Regardless of how many individuals that I keep present in my life; regardless of how many actually exist; a sad loneliness within the depth of my chest forever eats away at my essence during silent moments in the cold and miserable darkness. From this feeling, I am compelled to find myself, within myself. A calm and gentle being with his hand ready to draw a blood stained blade from it's sheath, thus relenquishing the unstable demon within. Prepared at all moments, a faint laughter is always to be heared echoing through the night in the darkness.
A poem I wrote for the Templeton Anthology...
I remember spending days trying to piece you together, part by part, just to figure you out.
I remember us and our first memories together, which I will keep in my heart for the rest of my existance.
I remember you; the distraction which tore me from my life of loneliness.
I remember when everything else lost it's value and purpose to me, for you became that value, you became that purpose.

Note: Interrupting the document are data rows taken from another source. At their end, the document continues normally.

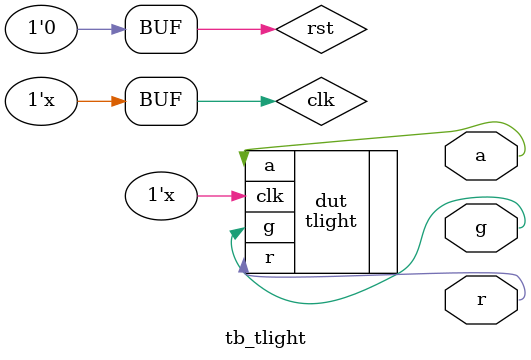
<source format=sv>
`timescale 1ns / 1ps

module tb_tlight(
	output r,
	output a,
	output g);

	logic clk;	// clock signal we are going to generate
	logic rst;

	// instantiate design under test (dut)
	tlight dut(.clk(clk), .r(r), .a(a), .g(g));

	initial
		begin
			clk = 0;
			rst = 1; // yl: at time=0, set reset to active
			#2 rst = 0; // after 2 clock ticks set reset to inactive (0)
		end

	always #5
		clk <= !clk;

	always @ (negedge clk)
		$display("time=%05d: (r,a,g) = (%1d, %1d, %1d)",
			$time,
			r,a,g);

endmodule
</source>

I remember those who stood in our way and how I felt; willing to throw my life away for us, for without us there would be no life worth living.
I remember risking my life, fighting for your existance, so that we could remain together.
I remember watching extravagant films, listening to classical music with eachother.
I remember the games of trickery and excitement that we shared.
I remember our relationship giving me migranes and causing me to lose my family and friends.
I remember how you made me smile, even when everything in life was falling apart.
I remember how you destroyed my life's work and I never understood why..
I remember being infuriated at you for your irrational actions which held no meaning.
I remember concentrating pressure onto your face, putting you into a deep sleep.
I remember hacking you apart; parts of you that I didn't even know existed, flying across the room.
I remember tucking your remains into a hole in my bedroom wall.
I remember you, my love and the memories we shared.
I remember your scent, your taste, and feel.
I remember your caressing your motherboard as the saleswoman began to introduce us.
I remember receiving your hard drive through the mail, five days after winning an auction.
I remember ordering your CPU through the internet, an imported model which could only be purchased in Japan.
I remember carrying home a box loaded with the most elite components that one could ever desire.
I remember you, my love, my computer.